▸ **Quoted text**:
┌────────

Docker Host VM with OpenTofu

This configuration creates a VM optimized for running Docker containers in your homelab with support for GPU passthrough and NFS media mounts.

What This Creates

  • Ubuntu or AlmaLinux VM (from cloud template)
  • Docker & Docker Compose installed
  • Homelab network created
  • /media directories structure
  • SSH key authentication
  • Automatic updates enabled
  • Optional GPU passthrough (NVIDIA GTX 1070)

└────────

▸ **Data provided**:
┌────────

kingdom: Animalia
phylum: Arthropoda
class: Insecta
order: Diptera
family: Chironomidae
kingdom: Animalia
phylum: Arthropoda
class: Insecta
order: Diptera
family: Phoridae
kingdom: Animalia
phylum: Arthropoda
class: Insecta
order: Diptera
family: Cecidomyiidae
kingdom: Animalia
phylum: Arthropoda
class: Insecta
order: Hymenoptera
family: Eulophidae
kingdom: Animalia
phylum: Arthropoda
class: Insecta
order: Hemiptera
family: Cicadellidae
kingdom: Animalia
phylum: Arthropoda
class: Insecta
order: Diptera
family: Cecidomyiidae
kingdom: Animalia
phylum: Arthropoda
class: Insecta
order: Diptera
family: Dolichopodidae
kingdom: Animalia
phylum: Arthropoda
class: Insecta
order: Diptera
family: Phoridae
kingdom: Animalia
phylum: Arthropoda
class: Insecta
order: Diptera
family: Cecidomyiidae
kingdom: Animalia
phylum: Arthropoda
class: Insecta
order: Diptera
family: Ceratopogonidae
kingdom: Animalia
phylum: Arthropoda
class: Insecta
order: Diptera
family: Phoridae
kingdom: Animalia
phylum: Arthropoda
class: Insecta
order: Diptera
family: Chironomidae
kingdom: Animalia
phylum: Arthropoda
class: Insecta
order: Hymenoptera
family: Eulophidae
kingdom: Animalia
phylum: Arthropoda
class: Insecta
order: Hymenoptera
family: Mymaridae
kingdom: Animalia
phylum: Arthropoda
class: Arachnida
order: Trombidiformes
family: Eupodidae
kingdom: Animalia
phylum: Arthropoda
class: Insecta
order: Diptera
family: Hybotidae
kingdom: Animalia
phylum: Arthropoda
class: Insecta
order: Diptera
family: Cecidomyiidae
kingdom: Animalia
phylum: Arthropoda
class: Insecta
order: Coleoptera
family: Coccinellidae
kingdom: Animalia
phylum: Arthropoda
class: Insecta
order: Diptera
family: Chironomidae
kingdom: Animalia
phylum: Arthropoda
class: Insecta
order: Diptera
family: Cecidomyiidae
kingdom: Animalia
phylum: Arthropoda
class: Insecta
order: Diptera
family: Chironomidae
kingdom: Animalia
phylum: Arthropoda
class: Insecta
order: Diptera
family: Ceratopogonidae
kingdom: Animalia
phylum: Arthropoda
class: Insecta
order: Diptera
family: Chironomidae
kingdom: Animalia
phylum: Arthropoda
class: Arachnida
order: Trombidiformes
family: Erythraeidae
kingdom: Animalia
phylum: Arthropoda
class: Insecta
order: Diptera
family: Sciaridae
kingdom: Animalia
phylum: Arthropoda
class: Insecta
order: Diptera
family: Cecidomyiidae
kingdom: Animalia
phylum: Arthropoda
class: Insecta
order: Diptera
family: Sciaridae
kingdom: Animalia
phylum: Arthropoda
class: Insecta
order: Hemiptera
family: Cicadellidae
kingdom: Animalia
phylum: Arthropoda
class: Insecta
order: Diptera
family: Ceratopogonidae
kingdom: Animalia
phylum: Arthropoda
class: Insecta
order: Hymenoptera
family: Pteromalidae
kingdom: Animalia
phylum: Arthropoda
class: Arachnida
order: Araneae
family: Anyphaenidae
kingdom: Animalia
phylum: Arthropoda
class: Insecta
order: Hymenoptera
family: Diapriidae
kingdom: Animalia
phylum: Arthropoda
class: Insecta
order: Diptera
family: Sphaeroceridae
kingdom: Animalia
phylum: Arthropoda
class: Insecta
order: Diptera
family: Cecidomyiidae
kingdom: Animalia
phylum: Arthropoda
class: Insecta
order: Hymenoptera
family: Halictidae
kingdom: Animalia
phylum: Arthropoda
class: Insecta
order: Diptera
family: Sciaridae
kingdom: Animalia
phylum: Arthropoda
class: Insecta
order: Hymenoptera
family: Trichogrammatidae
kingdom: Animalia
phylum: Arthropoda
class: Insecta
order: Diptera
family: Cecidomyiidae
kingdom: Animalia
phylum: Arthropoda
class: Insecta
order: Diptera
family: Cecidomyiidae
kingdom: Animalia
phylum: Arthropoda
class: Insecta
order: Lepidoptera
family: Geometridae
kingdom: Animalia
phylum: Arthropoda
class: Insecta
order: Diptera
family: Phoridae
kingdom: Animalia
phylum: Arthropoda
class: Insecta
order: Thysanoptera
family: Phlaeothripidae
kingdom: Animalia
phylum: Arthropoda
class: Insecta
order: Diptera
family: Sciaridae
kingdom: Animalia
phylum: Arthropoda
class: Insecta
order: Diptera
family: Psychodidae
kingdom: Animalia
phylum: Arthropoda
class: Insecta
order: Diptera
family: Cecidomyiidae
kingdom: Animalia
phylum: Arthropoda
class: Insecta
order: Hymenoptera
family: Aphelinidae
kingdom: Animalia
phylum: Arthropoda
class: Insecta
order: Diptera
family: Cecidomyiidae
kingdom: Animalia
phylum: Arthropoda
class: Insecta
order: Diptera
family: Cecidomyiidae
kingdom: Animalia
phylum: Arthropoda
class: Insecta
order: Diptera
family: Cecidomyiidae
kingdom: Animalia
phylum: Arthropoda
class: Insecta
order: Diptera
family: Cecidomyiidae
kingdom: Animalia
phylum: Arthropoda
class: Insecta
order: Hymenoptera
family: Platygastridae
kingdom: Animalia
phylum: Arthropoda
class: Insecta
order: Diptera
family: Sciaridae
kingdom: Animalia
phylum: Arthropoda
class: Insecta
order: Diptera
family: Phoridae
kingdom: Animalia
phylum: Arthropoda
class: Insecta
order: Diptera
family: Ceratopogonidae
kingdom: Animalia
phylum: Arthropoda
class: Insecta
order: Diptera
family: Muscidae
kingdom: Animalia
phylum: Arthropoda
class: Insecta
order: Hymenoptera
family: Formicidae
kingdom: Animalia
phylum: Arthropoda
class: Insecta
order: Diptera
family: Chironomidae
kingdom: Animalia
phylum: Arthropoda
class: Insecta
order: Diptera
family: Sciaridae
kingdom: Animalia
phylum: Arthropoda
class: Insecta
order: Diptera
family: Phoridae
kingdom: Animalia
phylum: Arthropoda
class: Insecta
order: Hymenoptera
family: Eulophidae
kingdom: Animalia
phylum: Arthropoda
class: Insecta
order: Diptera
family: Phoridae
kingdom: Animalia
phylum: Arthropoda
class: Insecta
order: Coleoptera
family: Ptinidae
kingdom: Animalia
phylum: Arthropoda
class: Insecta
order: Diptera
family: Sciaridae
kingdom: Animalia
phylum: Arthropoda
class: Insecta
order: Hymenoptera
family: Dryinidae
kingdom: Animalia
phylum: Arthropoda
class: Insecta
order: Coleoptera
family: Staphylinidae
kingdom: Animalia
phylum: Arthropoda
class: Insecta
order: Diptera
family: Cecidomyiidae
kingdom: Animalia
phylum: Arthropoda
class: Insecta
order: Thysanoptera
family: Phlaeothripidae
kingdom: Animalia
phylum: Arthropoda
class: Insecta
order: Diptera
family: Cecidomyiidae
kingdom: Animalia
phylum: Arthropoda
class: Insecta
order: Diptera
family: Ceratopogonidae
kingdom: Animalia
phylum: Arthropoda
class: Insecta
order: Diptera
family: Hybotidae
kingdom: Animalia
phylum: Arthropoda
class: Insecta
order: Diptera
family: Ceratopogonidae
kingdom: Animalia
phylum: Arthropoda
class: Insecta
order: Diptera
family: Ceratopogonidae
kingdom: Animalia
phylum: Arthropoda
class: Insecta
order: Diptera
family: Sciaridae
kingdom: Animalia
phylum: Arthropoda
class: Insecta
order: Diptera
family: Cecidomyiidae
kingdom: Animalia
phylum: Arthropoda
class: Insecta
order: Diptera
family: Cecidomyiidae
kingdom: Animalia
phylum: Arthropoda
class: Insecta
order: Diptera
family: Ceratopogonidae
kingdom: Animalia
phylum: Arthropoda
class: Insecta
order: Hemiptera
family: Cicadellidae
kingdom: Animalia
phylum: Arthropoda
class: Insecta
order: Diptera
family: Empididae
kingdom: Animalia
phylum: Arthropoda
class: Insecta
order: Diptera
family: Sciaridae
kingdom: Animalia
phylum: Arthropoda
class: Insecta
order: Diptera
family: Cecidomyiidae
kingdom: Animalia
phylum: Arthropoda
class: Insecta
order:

└────────

▸ **Problem to work on**: Rewrite the Docker host configuration text, everything from "This configuration creates" down to "(NVIDIA GTX 1070)", with "GPU passthrough" changed to "graphics card passthrough".

▸ **The solution**:
This configuration creates a VM optimized for running Docker containers in your homelab with support for graphics card passthrough and NFS media mounts.

What This Creates

  • Ubuntu or AlmaLinux VM (from cloud template)
  • Docker & Docker Compose installed
  • Homelab network created
  • /media directories structure
  • SSH key authentication
  • Automatic updates enabled
  • Optional graphics card passthrough (NVIDIA GTX 1070)